■ **Exercise requirements**
Each line that contains the word "down" is to be copied from the records below.

■ **Recorded information**
|---|

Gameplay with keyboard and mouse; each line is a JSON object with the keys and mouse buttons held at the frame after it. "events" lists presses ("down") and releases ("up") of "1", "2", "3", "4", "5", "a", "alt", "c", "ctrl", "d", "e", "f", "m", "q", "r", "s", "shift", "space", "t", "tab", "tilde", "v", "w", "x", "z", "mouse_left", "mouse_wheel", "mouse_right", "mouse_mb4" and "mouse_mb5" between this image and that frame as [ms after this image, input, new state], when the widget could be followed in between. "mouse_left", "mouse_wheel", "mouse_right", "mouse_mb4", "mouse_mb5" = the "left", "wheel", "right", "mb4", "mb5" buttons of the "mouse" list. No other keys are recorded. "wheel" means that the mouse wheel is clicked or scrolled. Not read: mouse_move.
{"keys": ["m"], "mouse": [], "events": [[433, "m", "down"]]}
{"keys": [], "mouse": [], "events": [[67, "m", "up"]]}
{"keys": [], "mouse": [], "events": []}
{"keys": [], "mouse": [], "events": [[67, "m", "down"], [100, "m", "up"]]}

|---|

■ **Answer to this exercise**
Gameplay with keyboard and mouse; each line is a JSON object with the keys and mouse buttons held at the frame after it. "events" lists presses ("down") and releases ("up") of "1", "2", "3", "4", "5", "a", "alt", "c", "ctrl", "d", "e", "f", "m", "q", "r", "s", "shift", "space", "t", "tab", "tilde", "v", "w", "x", "z", "mouse_left", "mouse_wheel", "mouse_right", "mouse_mb4" and "mouse_mb5" between this image and that frame as [ms after this image, input, new state], when the widget could be followed in between. "mouse_left", "mouse_wheel", "mouse_right", "mouse_mb4", "mouse_mb5" = the "left", "wheel", "right", "mb4", "mb5" buttons of the "mouse" list. No other keys are recorded. "wheel" means that the mouse wheel is clicked or scrolled. Not read: mouse_move.
{"keys": ["m"], "mouse": [], "events": [[433, "m", "down"]]}
{"keys": [], "mouse": [], "events": [[67, "m", "down"], [100, "m", "up"]]}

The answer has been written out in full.